**Item de ação:** Indique se cada afirmação a seguir está de acordo com o texto exibido, respondendo sim ou não e citando literalmente o trecho decisivo. 1. Mestre Camisa interpreta o personagem Jorge. 2. O vilão Pedro Cem é interpretado por Jofre Soares. 3. O conjunto "Os Ogãs" gravou alguns discos nos anos 70.

**Texto exibido:**

8 de dez. de 2013

Cordão de Ouro - 1979

Gente, vou falar a verdade. Esse filme é tosco!

Eu sempre fui admiradora da "Psicodelia Brasuca", mas o diretor desse filme, Antônio Carlos da Fontoura, exagerou. Escravidão da era moderna, capitão do mato de Helicóptero, tribo africana em terra de caboclo, por aí segue o número de coisas estranhas que o filme traz.

Mas AINDA ASSIM, é um filme que vale a pena ser assistido, pois além de contar com dois grandes mestres capoeiristas, Mestre Camisa (fazendo papel de Ogum) e Mestre Nestor Capoeira (no papel de Jorge) traz também como tema o imaginário cultural que cerca a umbanda, os caboclos da mata e o culto aos Orixás.

Jorge é um mestre capoeira e escravo que após uma fuga se joga do alto de uma cachoeira com a proteção do caboclo cachoeira. Após a queda (provavelmente durante um desmaio, interpretei assim) Jorge é levado à Aruanda e encontra com Ogum, com quem joga capoeira e por quem é batizado. Recebe dele um cordão de outro como proteção e retorna para combater um vilão: Pedro Cem (interpretado por Jofre Soares).

O filme é uma pérola (risos)! Traz vários pontos de umbanda, conta com a participação do conjunto "Os Ogãs" que fizeram alguns discos nos anos 60.

É um filme interessante por retratar essa parte do "imaginário cultural" que cerca a religião, e pelas músicas. Não esperem nenhuma super produção, para quem gosta de filmes "B" é um prato cheio!

Segue o Link:


24 de nov. de 2013

A Estrela Oculta do Sertão

Porque a diáspora foi cruel não apenas com africanos. Segue um documentário sobre Marranos no Brasil e sua tentativa de resgatar as raízes judaicas.

O interessante é que o documentário mostra como alguns "sincretismos" permitiram à algumas famílias identificarem sua origem Marrana. A partir disso elas, ou alguns membros delas, puderam buscar uma melhor compreensão sobre velhos hábitos tradicionais, e, em alguns casos um resgate a religiosidade judaica (judeus retornados).

Por meio do vídeo percebemos que a "busca das raízes" não é um tema africano, ou indígena, apenas.



Algumas leituras sobre o tema:

1) Ser Marrano em Minas Colonial - Anita Novinsky (USP)

2) Aspectos Fundamentais para o Estudo do Marranismo - Marcos Silva (UFS)

(Os artigos que não li ainda)

3) O fenômeno marrano no Brasil, da colônia aos nossos dias- Angelo Adriano Faria de Assis (Universidade Federal de Viçosa)

4) A PRESENÇA DO DIABO NO COTIDIANO MEDIEVAL JUDAICO: OS RITOS DE PASSAGEM (esse é por interesse pessoal sobre o misticismo judaico).

**Segmento de dados:**
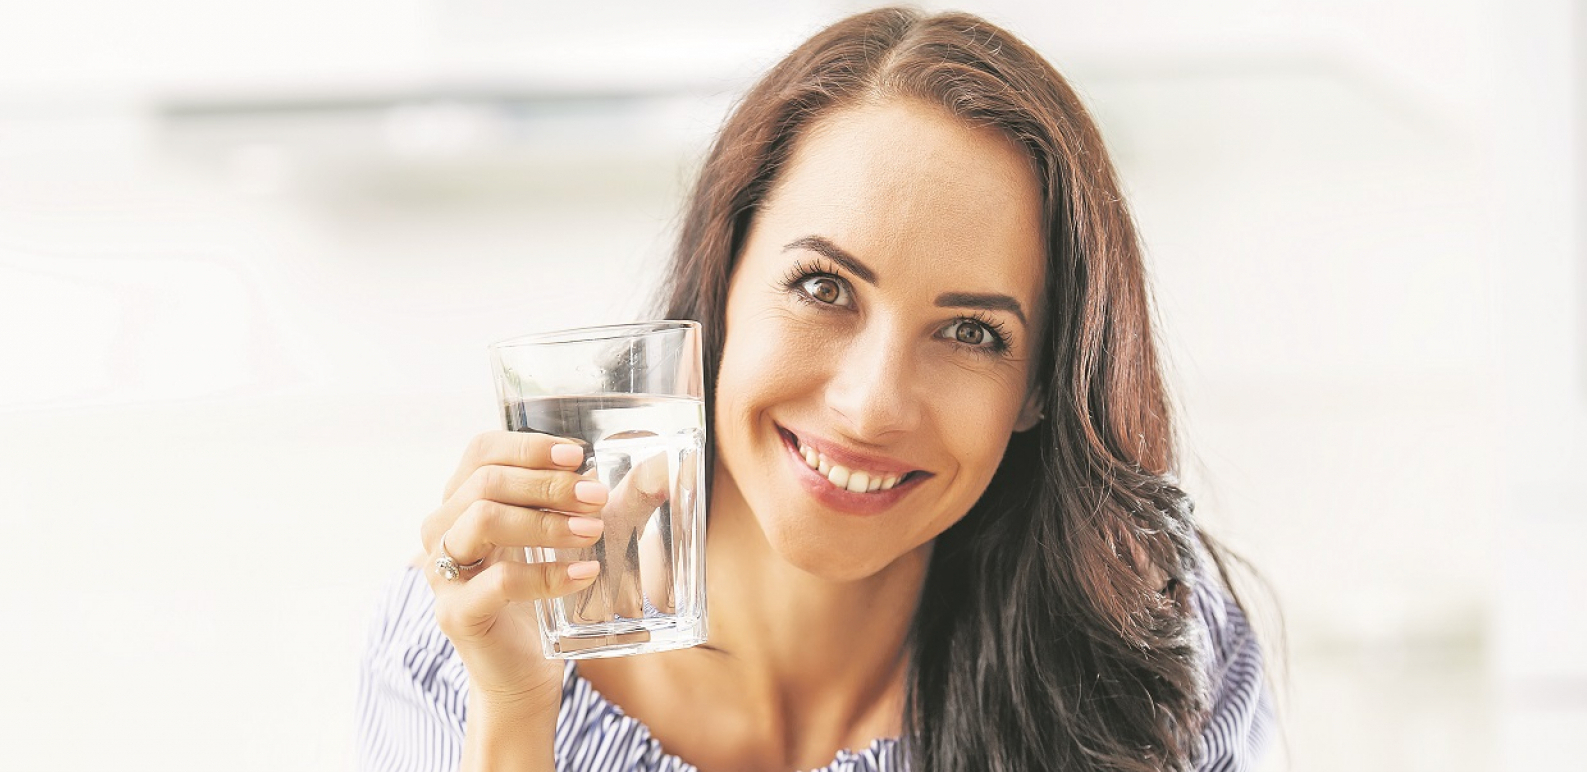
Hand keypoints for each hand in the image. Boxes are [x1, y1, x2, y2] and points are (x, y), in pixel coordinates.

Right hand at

**Resultado:**
1. Não: "Mestre Camisa (fazendo papel de Ogum) e Mestre Nestor Capoeira (no papel de Jorge)"
2. Sim: "Pedro Cem (interpretado por Jofre Soares)"
3. Não: "conta com a participação do conjunto "Os Ogãs" que fizeram alguns discos nos anos 60"